L’application de ce texte, qui subordonne le prononcé d’une mesure d’instruction à la seule démonstration d’un intérêt légitime à établir ou à préserver une preuve en vue d’un litige potentiel, n’implique aucun préjugé sur la recevabilité et le bien-fondé des demandes formées ultérieurement, sur la responsabilité des personnes appelées comme partie à la procédure, ni sur les chances du procès susceptible d’être engagé. Elle suppose néanmoins la démonstration, par le demandeur, d’un fait crédible et plausible, ne relevant pas de la simple hypothèse, qui présente un lien utile avec un litige potentiel futur dont l’objet et le fondement juridique sont suffisamment déterminés et dont la solution peut dépendre de la mesure d’instruction sollicitée.

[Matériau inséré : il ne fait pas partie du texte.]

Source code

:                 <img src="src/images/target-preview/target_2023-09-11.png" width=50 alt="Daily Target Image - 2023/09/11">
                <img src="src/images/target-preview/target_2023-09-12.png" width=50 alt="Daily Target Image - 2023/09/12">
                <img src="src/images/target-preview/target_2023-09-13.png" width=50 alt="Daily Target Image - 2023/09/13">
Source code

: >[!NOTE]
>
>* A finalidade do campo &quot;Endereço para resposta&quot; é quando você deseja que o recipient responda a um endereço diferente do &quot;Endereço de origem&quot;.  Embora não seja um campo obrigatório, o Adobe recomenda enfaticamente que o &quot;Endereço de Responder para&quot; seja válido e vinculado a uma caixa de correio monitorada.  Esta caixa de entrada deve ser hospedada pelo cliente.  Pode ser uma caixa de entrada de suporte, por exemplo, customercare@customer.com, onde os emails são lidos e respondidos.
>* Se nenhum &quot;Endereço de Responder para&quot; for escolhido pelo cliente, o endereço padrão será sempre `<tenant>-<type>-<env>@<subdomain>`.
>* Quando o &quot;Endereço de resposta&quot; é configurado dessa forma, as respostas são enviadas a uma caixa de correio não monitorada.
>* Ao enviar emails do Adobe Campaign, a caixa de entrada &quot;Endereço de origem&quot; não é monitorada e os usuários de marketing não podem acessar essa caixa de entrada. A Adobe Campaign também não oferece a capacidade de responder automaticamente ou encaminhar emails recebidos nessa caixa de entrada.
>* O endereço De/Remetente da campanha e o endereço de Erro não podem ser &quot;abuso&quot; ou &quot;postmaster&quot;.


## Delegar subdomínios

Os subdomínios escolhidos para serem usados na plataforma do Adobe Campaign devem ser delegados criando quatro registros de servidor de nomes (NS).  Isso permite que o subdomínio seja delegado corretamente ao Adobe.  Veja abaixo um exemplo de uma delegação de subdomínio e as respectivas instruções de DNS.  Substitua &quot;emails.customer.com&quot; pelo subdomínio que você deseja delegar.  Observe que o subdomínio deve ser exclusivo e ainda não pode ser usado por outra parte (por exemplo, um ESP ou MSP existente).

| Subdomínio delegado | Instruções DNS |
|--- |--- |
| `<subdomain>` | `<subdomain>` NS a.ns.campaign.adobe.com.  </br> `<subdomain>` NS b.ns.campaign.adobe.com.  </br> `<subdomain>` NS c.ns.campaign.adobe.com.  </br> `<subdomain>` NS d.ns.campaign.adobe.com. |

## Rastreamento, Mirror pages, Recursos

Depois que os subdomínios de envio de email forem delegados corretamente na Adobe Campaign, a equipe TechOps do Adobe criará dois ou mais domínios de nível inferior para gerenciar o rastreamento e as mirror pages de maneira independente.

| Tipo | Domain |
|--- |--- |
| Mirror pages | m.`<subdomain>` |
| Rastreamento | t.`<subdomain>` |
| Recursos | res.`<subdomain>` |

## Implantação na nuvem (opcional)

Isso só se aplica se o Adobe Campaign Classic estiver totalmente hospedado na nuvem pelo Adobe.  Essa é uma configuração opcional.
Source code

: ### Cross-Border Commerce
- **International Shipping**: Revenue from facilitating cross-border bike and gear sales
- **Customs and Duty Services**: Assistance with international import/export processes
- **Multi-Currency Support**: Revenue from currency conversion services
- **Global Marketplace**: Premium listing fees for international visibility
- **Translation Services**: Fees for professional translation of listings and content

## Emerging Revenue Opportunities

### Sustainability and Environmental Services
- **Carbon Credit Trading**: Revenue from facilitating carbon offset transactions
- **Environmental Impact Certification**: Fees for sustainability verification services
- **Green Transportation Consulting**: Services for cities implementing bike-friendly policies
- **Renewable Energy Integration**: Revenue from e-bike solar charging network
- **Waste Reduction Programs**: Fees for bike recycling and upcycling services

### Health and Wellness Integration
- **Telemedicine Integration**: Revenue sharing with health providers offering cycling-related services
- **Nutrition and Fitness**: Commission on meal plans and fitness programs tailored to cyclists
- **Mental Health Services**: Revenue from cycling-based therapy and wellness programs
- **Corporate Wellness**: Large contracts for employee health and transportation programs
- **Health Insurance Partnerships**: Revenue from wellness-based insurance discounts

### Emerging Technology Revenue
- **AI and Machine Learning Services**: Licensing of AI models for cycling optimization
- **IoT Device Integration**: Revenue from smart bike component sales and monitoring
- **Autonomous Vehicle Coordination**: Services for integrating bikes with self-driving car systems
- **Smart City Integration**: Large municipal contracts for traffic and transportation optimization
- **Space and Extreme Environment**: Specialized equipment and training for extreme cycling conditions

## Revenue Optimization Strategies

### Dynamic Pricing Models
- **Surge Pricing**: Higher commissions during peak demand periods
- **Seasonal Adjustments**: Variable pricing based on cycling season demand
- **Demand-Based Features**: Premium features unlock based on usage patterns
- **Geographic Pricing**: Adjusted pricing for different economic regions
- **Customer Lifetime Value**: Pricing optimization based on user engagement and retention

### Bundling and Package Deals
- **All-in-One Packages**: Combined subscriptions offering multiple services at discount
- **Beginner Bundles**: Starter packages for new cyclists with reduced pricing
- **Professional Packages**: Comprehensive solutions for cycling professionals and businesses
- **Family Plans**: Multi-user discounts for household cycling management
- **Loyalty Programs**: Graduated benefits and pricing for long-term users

En l’espèce, les pièces versées aux débats par M. [M], et notamment le compte-rendu opératoire du 11 avril 2018 attestent de la réalité de l’intervention pratiquée par le Docteur [U] et rendent vraisemblable l’existence des dommages allégués.

Il est ainsi justifié d’un motif légitime, au sens du texte précité, de recourir à une mesure d’expertise, qui sera ordonnée et effectuée dans les conditions précisées au dispositif de la présente décision.

La charge de la preuve incombant, conformément à l’article 9 du code de procédure civile, à la partie qui allègue des faits au soutien de sa prétention, M. [M] devra consigner le montant de la provision à valoir sur la rémunération de l’expert.

- Sur les dépens

Aux termes de l’article 491, alinéa 2, du code de procédure civile, le juge des référés statue sur les dépens.

M. [M] demandeur à l’organisation d’une mesure d’instruction sur le fondement de l’article 145 du code de procédure civile, conservera la charge des dépens de la présente instance, le Docteur [U] ne pouvant pas être considéré, à ce stade, comme partie perdante au sens de l’article 696 du code de procédure civile.